- Data for processing:
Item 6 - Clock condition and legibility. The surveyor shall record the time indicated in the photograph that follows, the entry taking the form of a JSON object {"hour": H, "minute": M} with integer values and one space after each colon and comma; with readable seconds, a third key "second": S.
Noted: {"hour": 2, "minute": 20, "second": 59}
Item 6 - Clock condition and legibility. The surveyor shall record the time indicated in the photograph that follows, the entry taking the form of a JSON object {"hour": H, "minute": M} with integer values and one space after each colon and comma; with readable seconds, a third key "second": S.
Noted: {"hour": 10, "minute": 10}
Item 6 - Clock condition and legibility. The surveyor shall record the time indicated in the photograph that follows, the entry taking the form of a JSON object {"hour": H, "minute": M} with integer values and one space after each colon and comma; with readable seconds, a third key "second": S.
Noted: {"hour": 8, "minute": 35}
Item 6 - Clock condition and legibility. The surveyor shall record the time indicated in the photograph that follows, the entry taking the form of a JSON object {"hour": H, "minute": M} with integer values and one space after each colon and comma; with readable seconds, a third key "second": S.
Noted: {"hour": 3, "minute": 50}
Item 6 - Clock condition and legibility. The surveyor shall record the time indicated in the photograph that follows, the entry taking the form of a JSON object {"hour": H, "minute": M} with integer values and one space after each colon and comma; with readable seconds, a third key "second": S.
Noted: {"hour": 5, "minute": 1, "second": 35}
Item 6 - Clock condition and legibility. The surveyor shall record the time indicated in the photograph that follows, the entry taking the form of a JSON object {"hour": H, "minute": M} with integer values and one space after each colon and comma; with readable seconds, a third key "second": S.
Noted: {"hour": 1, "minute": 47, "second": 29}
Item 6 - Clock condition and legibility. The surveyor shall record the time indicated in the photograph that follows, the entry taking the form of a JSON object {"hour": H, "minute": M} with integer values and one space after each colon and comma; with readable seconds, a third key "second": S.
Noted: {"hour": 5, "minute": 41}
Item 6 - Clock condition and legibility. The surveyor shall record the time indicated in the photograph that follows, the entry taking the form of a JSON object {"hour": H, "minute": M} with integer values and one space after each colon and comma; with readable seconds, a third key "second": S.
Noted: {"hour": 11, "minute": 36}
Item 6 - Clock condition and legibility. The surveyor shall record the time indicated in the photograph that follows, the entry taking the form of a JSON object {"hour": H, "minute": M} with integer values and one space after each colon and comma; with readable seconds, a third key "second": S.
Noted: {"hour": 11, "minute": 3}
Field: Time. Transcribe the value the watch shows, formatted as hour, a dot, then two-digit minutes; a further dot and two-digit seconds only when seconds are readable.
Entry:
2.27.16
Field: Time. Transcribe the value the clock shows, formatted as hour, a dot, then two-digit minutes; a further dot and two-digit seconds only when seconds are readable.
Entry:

- Task objective: Pick out every line above that contains the word "minutes" and copy each one.

- Written answer:
Field: Time. Transcribe the value the watch shows, formatted as hour, a dot, then two-digit minutes; a further dot and two-digit seconds only when seconds are readable.
Field: Time. Transcribe the value the clock shows, formatted as hour, a dot, then two-digit minutes; a further dot and two-digit seconds only when seconds are readable.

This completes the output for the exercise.